-- Opening Marker --

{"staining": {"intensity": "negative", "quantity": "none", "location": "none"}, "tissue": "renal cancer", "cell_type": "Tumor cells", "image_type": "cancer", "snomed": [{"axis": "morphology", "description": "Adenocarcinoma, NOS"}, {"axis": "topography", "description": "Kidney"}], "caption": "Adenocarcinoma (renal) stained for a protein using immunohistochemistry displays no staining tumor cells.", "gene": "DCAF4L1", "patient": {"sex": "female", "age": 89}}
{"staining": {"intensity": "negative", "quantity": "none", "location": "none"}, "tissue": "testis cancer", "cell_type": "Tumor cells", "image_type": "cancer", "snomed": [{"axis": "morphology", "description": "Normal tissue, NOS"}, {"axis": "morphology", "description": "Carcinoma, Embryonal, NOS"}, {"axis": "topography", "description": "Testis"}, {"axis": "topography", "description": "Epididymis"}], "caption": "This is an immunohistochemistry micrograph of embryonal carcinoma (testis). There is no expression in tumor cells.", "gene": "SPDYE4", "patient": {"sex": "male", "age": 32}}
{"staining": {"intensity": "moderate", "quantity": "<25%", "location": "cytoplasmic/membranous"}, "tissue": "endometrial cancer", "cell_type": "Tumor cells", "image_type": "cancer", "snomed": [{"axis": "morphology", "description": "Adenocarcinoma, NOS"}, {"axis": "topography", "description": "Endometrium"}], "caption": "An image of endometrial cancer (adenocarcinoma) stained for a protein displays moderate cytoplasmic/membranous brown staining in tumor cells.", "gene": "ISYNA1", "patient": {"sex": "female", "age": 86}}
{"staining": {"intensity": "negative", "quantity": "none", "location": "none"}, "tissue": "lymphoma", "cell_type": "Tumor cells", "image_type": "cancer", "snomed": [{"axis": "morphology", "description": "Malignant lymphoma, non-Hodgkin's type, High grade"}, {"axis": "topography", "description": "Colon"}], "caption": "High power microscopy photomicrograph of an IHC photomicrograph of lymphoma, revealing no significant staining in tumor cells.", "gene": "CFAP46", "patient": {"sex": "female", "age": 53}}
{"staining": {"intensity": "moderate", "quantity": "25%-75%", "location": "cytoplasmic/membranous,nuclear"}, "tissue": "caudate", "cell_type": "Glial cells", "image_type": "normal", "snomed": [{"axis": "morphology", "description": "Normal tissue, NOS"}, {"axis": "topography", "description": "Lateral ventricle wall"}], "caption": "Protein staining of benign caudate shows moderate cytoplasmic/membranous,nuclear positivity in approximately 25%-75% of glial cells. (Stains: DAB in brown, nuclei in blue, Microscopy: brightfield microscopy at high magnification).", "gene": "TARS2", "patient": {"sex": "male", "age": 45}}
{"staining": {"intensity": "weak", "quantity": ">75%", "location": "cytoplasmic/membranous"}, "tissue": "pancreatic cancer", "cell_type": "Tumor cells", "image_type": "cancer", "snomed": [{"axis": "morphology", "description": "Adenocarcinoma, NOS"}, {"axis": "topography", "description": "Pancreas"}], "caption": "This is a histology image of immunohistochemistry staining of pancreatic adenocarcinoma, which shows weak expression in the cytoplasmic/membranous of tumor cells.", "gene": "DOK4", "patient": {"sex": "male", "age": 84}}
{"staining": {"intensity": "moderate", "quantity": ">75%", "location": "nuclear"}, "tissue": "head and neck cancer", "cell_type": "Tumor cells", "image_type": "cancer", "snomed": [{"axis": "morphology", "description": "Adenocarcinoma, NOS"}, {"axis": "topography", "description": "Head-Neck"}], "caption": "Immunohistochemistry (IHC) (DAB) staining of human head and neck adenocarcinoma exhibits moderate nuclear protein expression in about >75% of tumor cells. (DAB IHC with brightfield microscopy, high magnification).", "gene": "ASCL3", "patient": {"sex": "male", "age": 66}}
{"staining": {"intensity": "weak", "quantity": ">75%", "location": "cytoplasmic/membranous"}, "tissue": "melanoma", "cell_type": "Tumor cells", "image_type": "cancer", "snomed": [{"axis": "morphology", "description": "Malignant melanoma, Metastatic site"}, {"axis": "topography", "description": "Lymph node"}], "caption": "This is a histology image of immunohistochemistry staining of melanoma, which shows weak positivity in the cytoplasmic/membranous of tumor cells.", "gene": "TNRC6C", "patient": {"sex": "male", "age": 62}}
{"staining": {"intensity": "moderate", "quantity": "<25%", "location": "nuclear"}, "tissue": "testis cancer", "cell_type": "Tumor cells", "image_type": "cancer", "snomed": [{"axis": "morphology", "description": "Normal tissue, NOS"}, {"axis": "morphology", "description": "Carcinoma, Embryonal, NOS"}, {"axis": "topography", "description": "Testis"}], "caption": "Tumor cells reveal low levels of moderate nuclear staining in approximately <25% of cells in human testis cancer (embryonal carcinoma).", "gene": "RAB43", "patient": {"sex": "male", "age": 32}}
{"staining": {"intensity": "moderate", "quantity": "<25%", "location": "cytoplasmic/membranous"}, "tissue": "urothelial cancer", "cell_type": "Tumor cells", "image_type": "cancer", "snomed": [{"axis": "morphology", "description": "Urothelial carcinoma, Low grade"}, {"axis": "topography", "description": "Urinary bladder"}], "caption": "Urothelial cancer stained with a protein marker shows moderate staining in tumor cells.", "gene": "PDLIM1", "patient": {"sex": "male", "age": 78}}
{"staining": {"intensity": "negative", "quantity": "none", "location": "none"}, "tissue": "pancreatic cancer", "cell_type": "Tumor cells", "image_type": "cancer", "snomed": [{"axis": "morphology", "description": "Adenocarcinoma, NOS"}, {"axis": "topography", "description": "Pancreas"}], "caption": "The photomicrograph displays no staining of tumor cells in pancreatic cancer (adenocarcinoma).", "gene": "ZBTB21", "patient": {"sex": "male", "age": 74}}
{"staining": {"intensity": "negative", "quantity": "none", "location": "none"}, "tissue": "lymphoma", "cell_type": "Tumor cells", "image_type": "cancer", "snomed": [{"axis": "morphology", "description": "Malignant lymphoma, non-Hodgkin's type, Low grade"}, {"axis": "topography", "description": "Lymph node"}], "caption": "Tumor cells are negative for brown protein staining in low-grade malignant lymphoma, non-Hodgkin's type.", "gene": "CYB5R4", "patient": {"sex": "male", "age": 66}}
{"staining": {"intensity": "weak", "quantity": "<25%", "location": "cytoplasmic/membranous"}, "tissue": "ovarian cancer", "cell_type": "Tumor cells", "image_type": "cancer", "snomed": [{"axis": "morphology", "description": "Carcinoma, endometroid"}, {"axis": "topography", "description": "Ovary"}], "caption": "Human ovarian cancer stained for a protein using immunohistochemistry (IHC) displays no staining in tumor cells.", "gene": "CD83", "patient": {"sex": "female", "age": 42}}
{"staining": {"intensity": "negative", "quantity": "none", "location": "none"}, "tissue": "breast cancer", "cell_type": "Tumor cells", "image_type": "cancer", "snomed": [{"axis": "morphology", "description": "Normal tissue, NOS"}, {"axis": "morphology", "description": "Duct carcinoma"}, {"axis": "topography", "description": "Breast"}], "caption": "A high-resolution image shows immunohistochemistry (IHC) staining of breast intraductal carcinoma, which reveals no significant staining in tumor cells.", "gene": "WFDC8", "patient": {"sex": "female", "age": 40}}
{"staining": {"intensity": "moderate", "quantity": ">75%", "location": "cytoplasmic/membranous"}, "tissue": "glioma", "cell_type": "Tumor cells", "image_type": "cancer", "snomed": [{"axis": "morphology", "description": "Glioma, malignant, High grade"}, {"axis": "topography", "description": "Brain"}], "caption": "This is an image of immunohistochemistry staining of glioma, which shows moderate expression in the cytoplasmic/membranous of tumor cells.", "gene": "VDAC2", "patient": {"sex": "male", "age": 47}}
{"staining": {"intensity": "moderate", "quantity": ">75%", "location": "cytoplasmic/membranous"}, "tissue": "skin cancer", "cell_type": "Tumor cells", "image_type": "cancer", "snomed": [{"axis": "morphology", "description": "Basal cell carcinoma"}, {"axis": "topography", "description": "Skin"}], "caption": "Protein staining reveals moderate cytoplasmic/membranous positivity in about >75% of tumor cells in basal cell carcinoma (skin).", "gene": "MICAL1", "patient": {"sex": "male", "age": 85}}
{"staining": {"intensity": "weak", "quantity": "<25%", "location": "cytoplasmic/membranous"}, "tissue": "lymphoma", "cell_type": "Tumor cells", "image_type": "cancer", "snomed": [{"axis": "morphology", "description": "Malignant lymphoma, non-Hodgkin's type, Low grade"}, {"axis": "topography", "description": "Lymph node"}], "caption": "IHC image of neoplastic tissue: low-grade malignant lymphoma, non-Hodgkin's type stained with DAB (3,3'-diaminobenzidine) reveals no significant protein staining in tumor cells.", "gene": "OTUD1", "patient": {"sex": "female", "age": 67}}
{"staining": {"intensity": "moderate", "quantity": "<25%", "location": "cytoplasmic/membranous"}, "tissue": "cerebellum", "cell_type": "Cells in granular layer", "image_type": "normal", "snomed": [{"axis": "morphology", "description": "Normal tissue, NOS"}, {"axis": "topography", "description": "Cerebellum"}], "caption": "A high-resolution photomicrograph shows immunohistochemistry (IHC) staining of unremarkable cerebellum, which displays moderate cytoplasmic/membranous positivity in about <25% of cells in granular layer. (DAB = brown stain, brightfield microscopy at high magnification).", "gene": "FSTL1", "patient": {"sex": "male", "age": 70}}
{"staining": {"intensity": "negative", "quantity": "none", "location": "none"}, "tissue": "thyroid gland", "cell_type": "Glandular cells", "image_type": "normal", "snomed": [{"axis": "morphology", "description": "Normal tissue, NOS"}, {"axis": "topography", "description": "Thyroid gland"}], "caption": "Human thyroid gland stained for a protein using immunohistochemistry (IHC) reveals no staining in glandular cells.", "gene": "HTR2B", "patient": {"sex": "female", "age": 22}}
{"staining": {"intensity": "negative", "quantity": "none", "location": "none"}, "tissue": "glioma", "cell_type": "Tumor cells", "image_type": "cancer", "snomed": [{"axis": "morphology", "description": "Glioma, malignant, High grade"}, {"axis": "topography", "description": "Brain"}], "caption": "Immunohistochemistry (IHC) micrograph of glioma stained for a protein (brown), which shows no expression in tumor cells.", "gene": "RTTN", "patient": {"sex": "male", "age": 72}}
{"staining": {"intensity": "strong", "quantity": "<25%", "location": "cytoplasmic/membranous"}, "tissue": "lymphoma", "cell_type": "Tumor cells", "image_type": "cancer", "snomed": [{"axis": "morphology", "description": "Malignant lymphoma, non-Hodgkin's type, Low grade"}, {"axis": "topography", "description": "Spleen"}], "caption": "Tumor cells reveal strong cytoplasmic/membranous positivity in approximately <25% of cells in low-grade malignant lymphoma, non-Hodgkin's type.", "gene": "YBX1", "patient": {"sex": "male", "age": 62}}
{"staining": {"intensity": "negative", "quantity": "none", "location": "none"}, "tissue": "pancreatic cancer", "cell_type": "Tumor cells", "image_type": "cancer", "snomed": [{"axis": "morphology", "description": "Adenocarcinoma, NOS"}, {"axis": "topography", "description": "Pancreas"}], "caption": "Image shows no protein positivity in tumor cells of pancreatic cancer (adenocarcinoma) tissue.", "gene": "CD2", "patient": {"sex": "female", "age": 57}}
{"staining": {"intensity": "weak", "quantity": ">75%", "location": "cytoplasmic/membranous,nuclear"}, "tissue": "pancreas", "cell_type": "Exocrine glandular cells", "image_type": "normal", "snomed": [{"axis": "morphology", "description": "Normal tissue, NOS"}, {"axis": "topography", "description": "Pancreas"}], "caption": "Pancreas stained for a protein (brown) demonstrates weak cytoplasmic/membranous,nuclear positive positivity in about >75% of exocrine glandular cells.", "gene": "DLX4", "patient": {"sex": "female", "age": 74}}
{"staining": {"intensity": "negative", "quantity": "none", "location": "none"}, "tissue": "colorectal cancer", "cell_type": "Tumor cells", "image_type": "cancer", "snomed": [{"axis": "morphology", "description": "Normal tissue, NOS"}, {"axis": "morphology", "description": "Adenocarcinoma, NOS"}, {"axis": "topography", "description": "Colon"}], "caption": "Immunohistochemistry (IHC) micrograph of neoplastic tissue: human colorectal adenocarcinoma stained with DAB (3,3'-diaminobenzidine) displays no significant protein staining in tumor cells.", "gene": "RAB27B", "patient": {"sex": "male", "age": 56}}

-- Closing Marker --

→ **What you are asked to do**: "image of endometrial" marks the last line to print; print everything from the first line of the data through that line, unchanged, and nothing more.

→ **Reply**:
{"staining": {"intensity": "negative", "quantity": "none", "location": "none"}, "tissue": "renal cancer", "cell_type": "Tumor cells", "image_type": "cancer", "snomed": [{"axis": "morphology", "description": "Adenocarcinoma, NOS"}, {"axis": "topography", "description": "Kidney"}], "caption": "Adenocarcinoma (renal) stained for a protein using immunohistochemistry displays no staining tumor cells.", "gene": "DCAF4L1", "patient": {"sex": "female", "age": 89}}
{"staining": {"intensity": "negative", "quantity": "none", "location": "none"}, "tissue": "testis cancer", "cell_type": "Tumor cells", "image_type": "cancer", "snomed": [{"axis": "morphology", "description": "Normal tissue, NOS"}, {"axis": "morphology", "description": "Carcinoma, Embryonal, NOS"}, {"axis": "topography", "description": "Testis"}, {"axis": "topography", "description": "Epididymis"}], "caption": "This is an immunohistochemistry micrograph of embryonal carcinoma (testis). There is no expression in tumor cells.", "gene": "SPDYE4", "patient": {"sex": "male", "age": 32}}
{"staining": {"intensity": "moderate", "quantity": "<25%", "location": "cytoplasmic/membranous"}, "tissue": "endometrial cancer", "cell_type": "Tumor cells", "image_type": "cancer", "snomed": [{"axis": "morphology", "description": "Adenocarcinoma, NOS"}, {"axis": "topography", "description": "Endometrium"}], "caption": "An image of endometrial cancer (adenocarcinoma) stained for a protein displays moderate cytoplasmic/membranous brown staining in tumor cells.", "gene": "ISYNA1", "patient": {"sex": "female", "age": 86}}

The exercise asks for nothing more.